Texte d'Osi
Tatie
  Assis dans le hall d’arrivée avec ma sœur et mes parents, nous attendons tatie. Une part de moi avait envie d'être là et une autre aurait préféré rester à la maison.

  Il faut dire que tatie est un vrai personnage : elle est expansive et s’exprime d’une voix forte et franche ; elle s’intéresse à tout et n’hésite pas à aller questionner un inconnu – encore faudrait-il qu’elle ne le connaisse pas. Même si elle n’a pas de question, elle peut aussi faire un brin de causette avec le premier passant. Elle se teint en rousse et s’habille de vêtements voyants. Elle porte les couleurs qu’elle aime – des couleurs chatoyantes – et des vêtements dans lesquels elle peut rester à son aise. Elle est libre d’elle-même. Rien ne l’empêchera de faire de grands gestes et de rire à gorge déployée si elle en a l’envie.

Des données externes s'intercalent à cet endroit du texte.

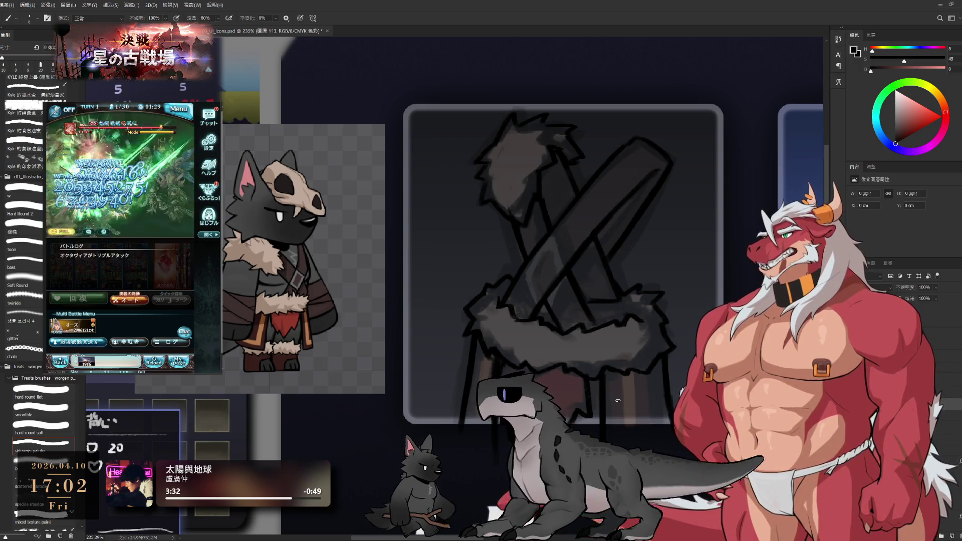
# With a light beige colour and large hard round brush, block in the left stick.
pyautogui.keyDown('alt'); pyautogui.click(285, 293); pyautogui.keyUp('alt')
pyautogui.click(28, 214)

  Mais, j’aime rester discrète et me fondre dans la foule, je n’aime pas que l’on s’aperçoive de ma présence. Alors, quand je suis avec elle, ma première réaction, c’est de m’écarter parce qu’elle est trop présente. Elle dit toujours ce qu’elle pense avec une sincérité aussi grande que spontanée. J’ai souvent cette impression d’avoir face à moi une petite fille qui s’agite dans tous les sens et s’émerveille de tout.

  Et cette petite fille est pleine de vie et de gentillesse. Comme toutes les petites filles, elle aime les animaux. Elle a un vieux chat qui s’appelle Margouline, et elle a aussi des perruches. Un jour, elle a même sauvé un goéland qui s’était blessé dans un des endroits les plus inaccessibles. Je ne sais plus comment elle est allée le chercher, mais elle l’a fait et elle l’a sauvé. Moi, je serais passé. Peut-être l’aurais-je vu, mais en le voyant je me serais dit : « Pauvre oiseau. » et j’aurais passé mon chemin pensant que son destin était scellé… Mais ma tatie, ce n’est pas moi. Elle a porté le goéland jusqu’à son appartement, elle l’a nourri et lui a donné chaque jour un bain d’eau salé. De temps en temps, elle le sortait sur la plage pour qu’il puisse un peu marcher. Puis un jour, il est parti, je crois bien qu’il était sauvé. Ce n’est pas le seul oiseau qu’elle a sauvé, mais c’est pour moi celui qui montre le mieux qui elle est. Ce n’est pas qu’une petite fille, elle est bien plus grande que ce que j’imaginais il y a quelques temps. Je ne sais pas encore qui elle est, mais j’ai déjà beaucoup d’estime pour elle. Elle respecte la vie et la prend pleinement pour ne jamais regretter de ne pas avoir fait ce qu’elle aurait pu faire.


  Voilà son vol qui arrive. Je la voie. Seulement quatre jours avec elle, je ne vais pourtant pas savoir en profiter.